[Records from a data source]
------------------------------
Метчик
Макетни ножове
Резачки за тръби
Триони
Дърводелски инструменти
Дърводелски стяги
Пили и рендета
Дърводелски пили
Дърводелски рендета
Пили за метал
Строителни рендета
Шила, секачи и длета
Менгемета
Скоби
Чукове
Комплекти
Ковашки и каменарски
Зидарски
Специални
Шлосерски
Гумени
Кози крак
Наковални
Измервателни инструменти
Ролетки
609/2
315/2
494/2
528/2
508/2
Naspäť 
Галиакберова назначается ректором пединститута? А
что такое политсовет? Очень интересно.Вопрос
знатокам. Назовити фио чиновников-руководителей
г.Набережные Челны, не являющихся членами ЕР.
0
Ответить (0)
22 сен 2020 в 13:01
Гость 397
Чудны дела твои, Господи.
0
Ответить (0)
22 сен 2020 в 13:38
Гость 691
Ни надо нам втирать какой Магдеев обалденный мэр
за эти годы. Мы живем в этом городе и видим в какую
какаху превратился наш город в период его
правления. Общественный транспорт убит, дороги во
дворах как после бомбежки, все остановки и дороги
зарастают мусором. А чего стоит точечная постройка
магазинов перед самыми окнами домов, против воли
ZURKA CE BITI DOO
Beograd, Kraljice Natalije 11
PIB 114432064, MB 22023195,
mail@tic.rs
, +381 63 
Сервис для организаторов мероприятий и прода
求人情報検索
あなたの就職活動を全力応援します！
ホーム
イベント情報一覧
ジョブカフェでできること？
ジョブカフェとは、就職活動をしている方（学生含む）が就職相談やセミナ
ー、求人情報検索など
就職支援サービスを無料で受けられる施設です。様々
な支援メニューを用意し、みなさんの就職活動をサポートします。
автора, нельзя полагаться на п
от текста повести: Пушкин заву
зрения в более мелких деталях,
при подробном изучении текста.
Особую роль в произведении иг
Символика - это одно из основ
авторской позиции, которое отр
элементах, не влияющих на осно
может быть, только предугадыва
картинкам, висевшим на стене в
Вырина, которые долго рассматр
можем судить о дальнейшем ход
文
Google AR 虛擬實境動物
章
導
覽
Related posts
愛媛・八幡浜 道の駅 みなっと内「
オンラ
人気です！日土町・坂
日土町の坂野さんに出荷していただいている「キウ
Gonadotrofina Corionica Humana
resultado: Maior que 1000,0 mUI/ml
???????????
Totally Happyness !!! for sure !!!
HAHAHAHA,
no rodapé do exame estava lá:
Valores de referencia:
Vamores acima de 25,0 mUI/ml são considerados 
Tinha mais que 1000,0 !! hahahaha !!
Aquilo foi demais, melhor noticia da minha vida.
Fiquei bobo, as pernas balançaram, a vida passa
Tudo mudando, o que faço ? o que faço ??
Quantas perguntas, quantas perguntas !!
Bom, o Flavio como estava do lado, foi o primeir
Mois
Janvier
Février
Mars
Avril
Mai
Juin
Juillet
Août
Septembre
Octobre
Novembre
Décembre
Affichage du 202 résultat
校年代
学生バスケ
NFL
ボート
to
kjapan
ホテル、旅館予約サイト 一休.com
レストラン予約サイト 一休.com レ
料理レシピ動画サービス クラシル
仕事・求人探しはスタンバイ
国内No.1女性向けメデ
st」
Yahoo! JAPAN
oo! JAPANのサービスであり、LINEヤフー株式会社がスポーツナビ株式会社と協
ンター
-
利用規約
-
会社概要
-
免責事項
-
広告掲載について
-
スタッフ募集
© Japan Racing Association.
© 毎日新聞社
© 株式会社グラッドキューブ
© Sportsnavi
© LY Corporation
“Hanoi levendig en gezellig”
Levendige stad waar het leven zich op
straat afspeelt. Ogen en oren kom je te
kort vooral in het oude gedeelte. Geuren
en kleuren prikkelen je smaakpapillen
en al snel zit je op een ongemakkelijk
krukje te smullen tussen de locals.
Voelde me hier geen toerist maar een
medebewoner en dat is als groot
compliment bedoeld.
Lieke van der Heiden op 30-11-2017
------------------------------
Return each line of the records that contains the word "estava".

no rodapé do exame estava lá:
Bom, o Flavio como estava do lado, foi o primeir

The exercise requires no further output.